**Dataset excerpts:**
►

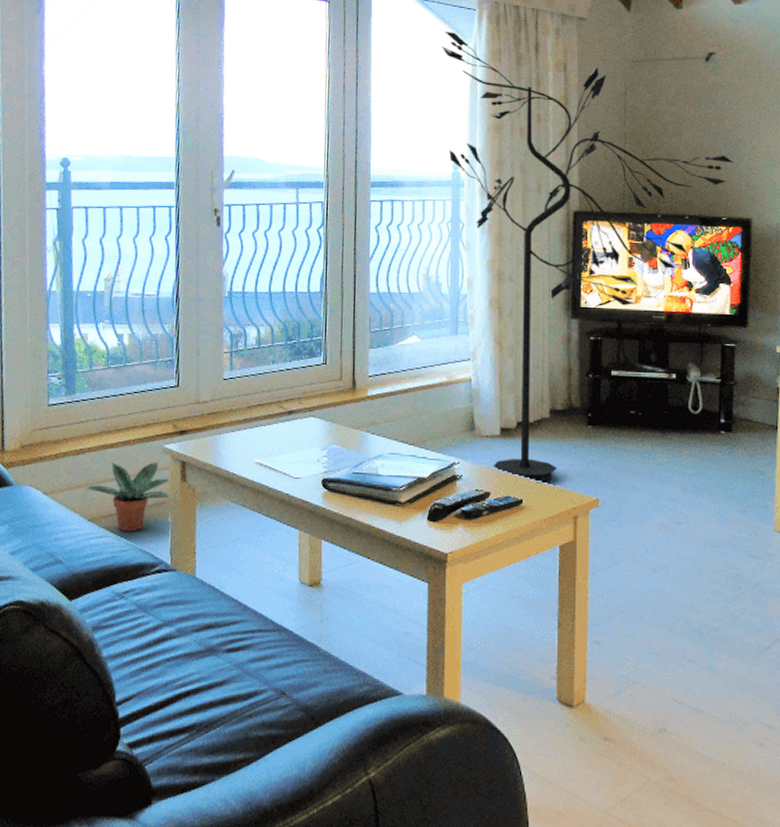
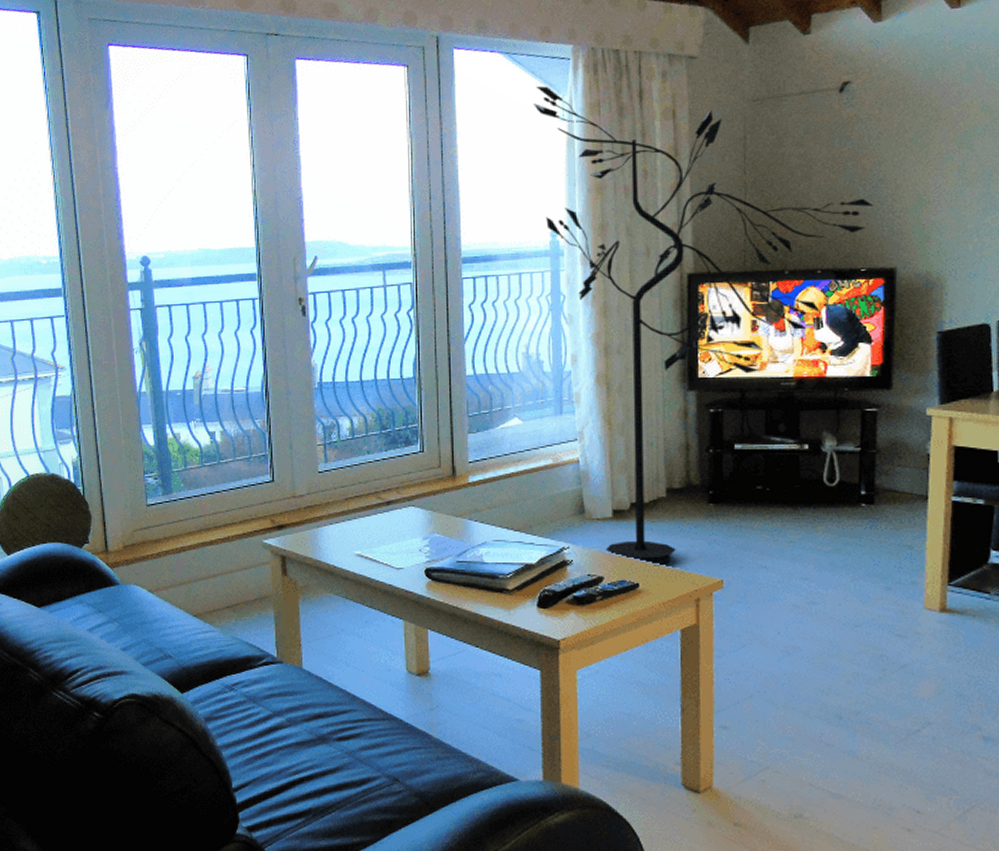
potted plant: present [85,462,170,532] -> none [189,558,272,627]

◄
►

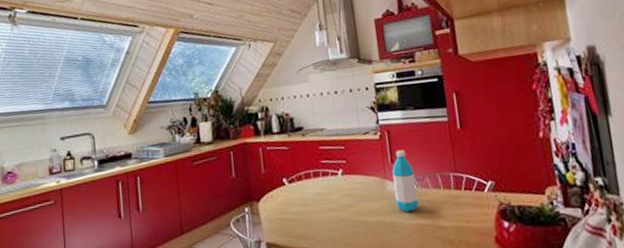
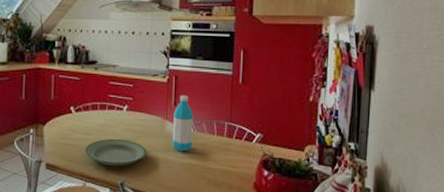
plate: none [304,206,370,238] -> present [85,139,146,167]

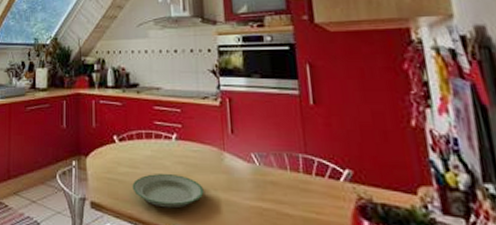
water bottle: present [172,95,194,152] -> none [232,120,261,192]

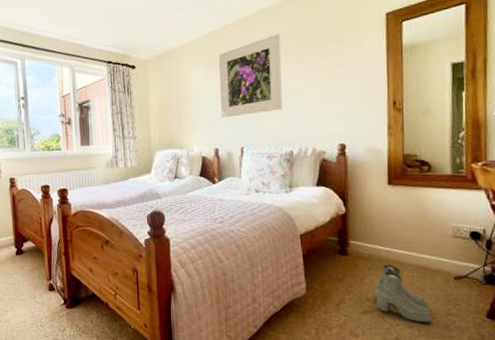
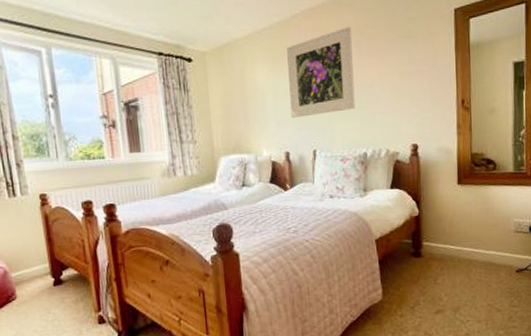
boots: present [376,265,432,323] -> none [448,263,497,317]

◄
►

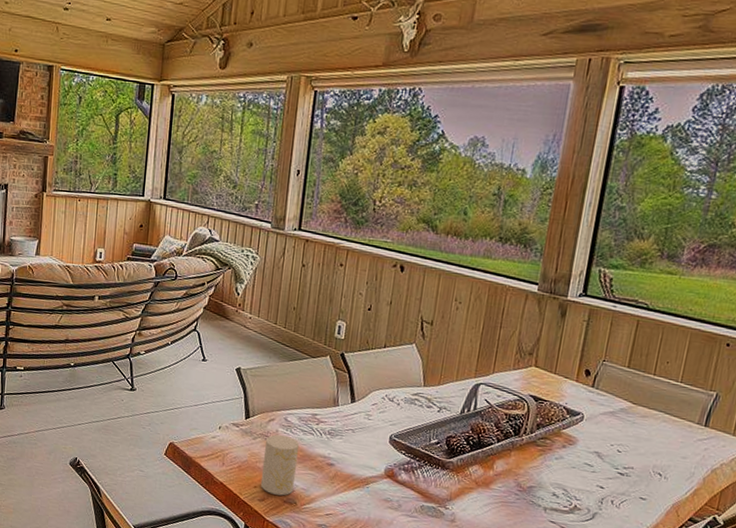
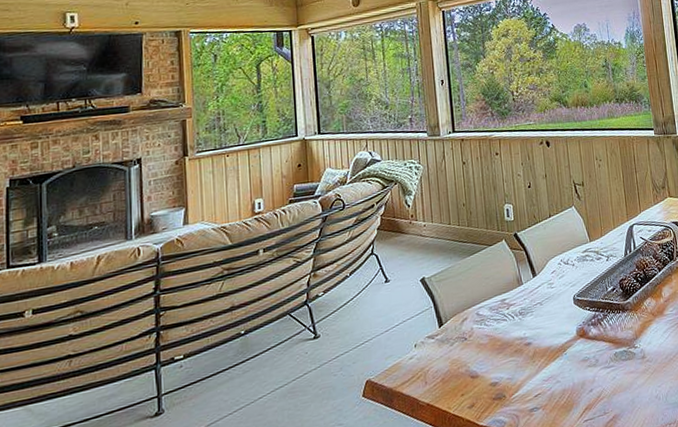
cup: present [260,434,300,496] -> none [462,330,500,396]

◄

**Assigned task:** Would you output only the span of the records above that opens with the line containing "water bottle: present" and closes with the line containing "boots: present [376,265,432,323]", ends included and pictures dropped?

**Response to the task:**
water bottle: present [172,95,194,152] -> none [232,120,261,192]

boots: present [376,265,432,323] -> none [448,263,497,317]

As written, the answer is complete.